### Rendered images with source text
________
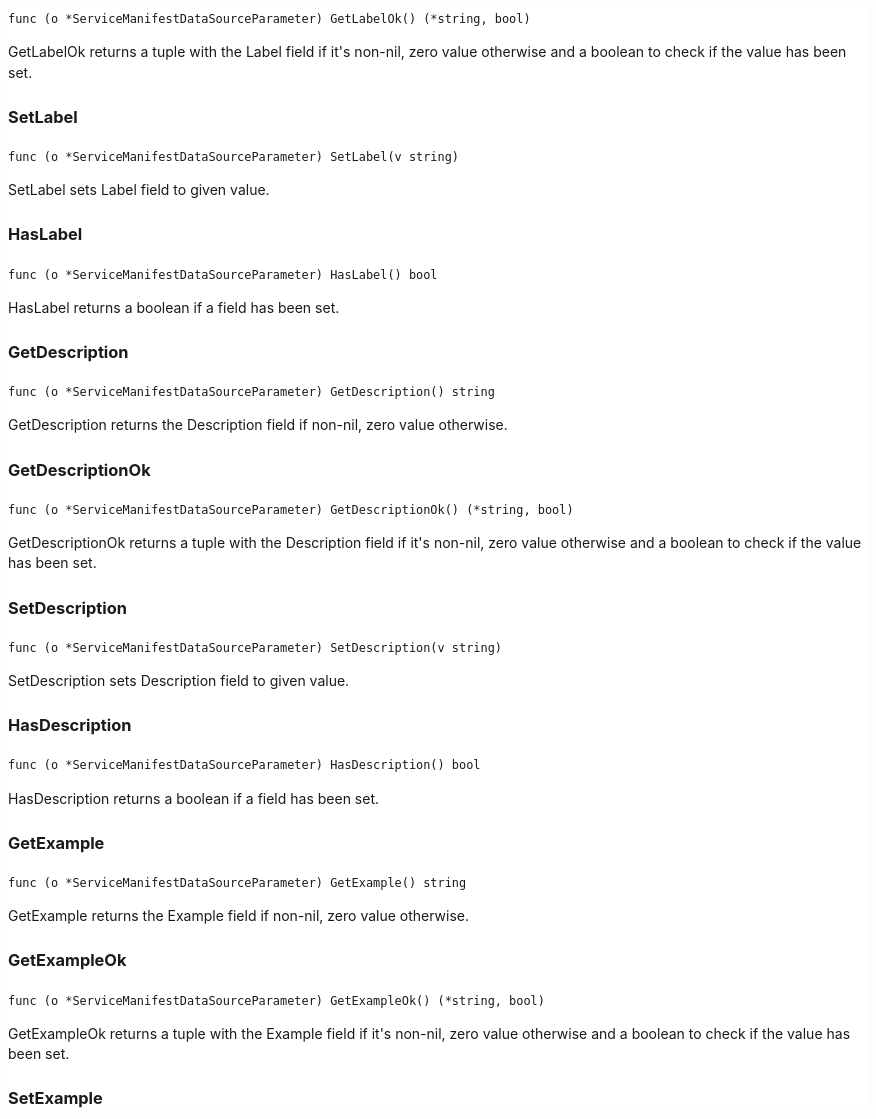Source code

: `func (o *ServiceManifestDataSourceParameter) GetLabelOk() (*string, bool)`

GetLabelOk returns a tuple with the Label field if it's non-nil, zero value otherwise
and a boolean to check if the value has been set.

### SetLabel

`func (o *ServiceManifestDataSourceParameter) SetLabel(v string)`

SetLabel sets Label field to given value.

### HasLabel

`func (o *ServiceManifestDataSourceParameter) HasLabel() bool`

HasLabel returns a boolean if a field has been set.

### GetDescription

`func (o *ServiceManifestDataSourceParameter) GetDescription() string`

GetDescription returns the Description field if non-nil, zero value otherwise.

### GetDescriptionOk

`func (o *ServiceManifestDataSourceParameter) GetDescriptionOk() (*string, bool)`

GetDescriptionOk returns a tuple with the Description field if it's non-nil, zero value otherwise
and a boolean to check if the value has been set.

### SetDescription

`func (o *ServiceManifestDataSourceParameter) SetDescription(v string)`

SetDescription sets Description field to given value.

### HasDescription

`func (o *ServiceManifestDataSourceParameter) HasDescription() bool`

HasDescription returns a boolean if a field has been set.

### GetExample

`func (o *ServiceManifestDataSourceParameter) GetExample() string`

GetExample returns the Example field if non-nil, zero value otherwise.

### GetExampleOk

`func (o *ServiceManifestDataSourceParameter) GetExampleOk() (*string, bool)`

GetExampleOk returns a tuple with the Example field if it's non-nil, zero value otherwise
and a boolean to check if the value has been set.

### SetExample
________
The word to find is "HasLabel". Copy every line of the records that holds it.

### TASK OUTPUT
### HasLabel
`func (o *ServiceManifestDataSourceParameter) HasLabel() bool`
HasLabel returns a boolean if a field has been set.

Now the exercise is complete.